What you need to do: Copy the data from the line containing "EACON Resmi Melantai di Bursa Efek Hong" through the line containing "Bogor - Indonesia", replacing "Kejari" with "Kejaksaan Negeri" and leaving everything else unchanged.
[Given data]
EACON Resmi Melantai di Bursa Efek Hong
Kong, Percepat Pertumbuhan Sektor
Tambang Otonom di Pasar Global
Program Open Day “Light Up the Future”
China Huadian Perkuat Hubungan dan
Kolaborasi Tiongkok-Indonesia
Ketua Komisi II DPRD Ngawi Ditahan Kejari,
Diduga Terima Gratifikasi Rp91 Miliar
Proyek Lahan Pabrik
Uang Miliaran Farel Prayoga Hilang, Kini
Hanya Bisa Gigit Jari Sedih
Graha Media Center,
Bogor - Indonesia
[/Given data]
[Given data]
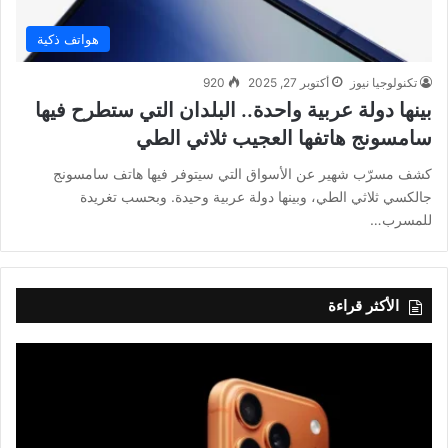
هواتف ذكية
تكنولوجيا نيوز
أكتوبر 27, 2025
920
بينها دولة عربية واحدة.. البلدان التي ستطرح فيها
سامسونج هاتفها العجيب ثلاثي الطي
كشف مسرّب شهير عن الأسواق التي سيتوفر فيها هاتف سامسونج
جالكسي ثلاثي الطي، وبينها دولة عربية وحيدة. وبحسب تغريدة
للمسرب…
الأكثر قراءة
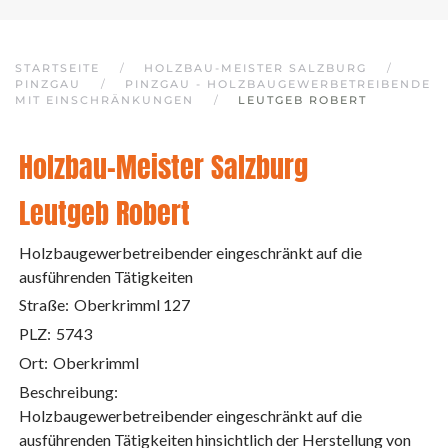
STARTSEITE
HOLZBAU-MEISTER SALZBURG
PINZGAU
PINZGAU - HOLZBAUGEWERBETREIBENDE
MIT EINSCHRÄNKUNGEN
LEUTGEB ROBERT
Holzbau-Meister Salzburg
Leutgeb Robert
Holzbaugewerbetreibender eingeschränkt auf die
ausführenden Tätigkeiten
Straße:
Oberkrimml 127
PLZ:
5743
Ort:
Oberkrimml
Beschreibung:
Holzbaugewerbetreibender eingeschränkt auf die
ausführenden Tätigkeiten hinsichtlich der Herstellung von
[/Given data]
[Given data]
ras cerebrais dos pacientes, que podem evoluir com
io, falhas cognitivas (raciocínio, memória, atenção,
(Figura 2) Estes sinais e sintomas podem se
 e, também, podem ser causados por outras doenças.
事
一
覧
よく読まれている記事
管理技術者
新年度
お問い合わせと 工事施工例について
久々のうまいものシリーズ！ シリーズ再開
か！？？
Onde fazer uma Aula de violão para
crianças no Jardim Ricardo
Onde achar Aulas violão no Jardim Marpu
[/Given data]
Reply:
EACON Resmi Melantai di Bursa Efek Hong
Kong, Percepat Pertumbuhan Sektor
Tambang Otonom di Pasar Global
Program Open Day “Light Up the Future”
China Huadian Perkuat Hubungan dan
Kolaborasi Tiongkok-Indonesia
Ketua Komisi II DPRD Ngawi Ditahan Kejaksaan Negeri,
Diduga Terima Gratifikasi Rp91 Miliar
Proyek Lahan Pabrik
Uang Miliaran Farel Prayoga Hilang, Kini
Hanya Bisa Gigit Jari Sedih
Graha Media Center,
Bogor - Indonesia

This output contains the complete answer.